== Segment start ==

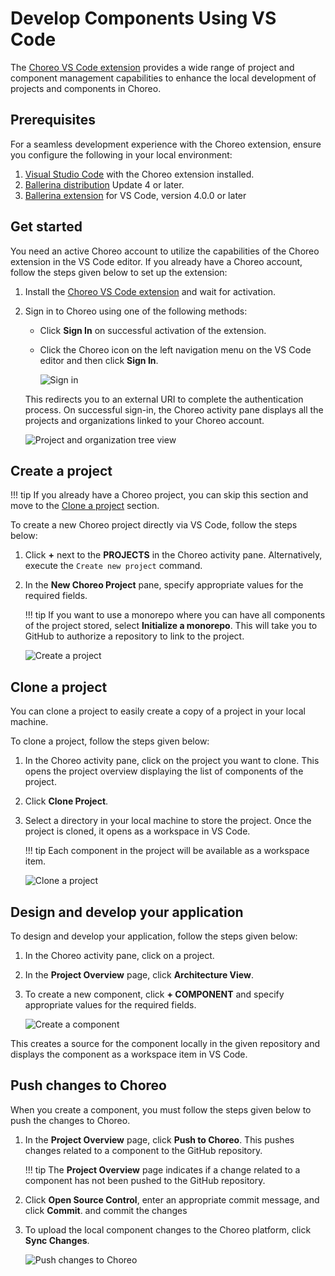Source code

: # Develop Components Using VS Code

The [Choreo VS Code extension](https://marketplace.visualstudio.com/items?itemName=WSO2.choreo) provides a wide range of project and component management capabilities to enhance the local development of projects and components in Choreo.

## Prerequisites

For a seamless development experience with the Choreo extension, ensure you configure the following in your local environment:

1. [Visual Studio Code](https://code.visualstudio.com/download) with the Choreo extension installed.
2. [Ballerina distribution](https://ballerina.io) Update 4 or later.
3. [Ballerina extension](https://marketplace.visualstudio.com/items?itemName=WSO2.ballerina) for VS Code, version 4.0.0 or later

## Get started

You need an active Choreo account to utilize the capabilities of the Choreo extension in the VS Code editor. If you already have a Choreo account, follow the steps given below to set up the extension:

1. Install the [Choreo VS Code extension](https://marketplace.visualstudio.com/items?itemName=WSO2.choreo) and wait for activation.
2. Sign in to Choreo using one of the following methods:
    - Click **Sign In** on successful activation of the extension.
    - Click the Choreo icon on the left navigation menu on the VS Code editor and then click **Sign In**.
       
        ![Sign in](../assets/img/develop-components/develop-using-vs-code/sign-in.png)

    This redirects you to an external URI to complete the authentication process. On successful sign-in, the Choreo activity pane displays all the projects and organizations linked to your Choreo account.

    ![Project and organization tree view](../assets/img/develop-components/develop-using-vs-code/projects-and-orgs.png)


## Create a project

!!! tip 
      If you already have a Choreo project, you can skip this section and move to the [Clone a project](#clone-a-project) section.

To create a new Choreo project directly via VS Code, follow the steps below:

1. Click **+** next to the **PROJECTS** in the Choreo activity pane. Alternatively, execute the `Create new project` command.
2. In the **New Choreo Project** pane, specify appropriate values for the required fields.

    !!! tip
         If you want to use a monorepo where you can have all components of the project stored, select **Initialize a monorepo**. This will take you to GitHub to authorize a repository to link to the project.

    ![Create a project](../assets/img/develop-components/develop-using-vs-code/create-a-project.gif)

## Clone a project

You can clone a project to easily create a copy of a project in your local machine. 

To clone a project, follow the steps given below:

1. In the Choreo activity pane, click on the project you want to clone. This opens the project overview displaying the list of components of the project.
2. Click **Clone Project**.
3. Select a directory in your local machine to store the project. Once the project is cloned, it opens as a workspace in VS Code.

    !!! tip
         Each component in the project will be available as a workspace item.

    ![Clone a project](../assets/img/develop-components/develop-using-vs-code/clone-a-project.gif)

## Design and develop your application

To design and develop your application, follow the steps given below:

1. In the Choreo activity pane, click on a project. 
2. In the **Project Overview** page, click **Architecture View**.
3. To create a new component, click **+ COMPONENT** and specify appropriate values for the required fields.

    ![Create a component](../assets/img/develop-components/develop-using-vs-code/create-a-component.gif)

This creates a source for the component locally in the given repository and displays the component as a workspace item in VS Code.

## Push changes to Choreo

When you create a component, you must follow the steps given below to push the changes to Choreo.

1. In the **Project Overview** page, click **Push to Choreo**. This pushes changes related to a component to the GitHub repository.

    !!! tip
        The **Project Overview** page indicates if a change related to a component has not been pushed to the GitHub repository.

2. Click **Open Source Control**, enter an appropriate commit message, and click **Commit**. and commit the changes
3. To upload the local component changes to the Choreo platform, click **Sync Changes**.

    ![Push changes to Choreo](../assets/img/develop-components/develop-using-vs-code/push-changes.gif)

== Segment end ==
== Segment start ==

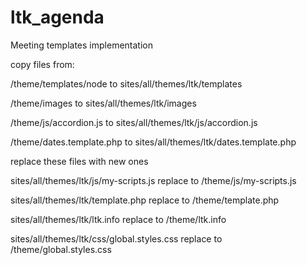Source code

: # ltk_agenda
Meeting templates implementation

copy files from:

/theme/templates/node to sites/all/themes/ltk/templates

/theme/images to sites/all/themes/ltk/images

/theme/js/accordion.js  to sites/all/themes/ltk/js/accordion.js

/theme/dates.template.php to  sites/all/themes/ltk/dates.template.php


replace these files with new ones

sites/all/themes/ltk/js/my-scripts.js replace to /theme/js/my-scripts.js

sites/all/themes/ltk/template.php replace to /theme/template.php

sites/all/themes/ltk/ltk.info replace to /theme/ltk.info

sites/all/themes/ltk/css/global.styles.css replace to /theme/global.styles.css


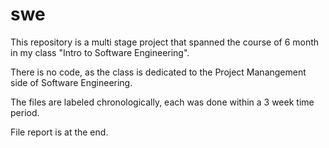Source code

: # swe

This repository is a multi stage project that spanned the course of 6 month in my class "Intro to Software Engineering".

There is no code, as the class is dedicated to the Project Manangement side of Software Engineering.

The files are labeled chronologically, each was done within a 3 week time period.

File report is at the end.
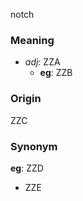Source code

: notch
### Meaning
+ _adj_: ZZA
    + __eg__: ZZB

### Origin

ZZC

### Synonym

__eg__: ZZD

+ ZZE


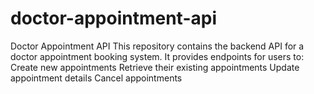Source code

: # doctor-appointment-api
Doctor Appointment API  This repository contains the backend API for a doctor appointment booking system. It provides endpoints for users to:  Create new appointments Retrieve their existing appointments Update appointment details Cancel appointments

== Segment end ==

### What you should do
Copy the records above word for word, starting at the line that contains "This repository is" and stopping after the line that contains "Doctor Appointment API". Leave the pictures out of your copy.

### Your response
This repository is a multi stage project that spanned the course of 6 month in my class "Intro to Software Engineering".

There is no code, as the class is dedicated to the Project Manangement side of Software Engineering.

The files are labeled chronologically, each was done within a 3 week time period.

File report is at the end.
Source code

: notch
### Meaning
+ _adj_: ZZA
    + __eg__: ZZB

### Origin

ZZC

### Synonym

__eg__: ZZD

+ ZZE


Source code

: # doctor-appointment-api
Doctor Appointment API  This repository contains the backend API for a doctor appointment booking system. It provides endpoints for users to:  Create new appointments Retrieve their existing appointments Update appointment details Cancel appointments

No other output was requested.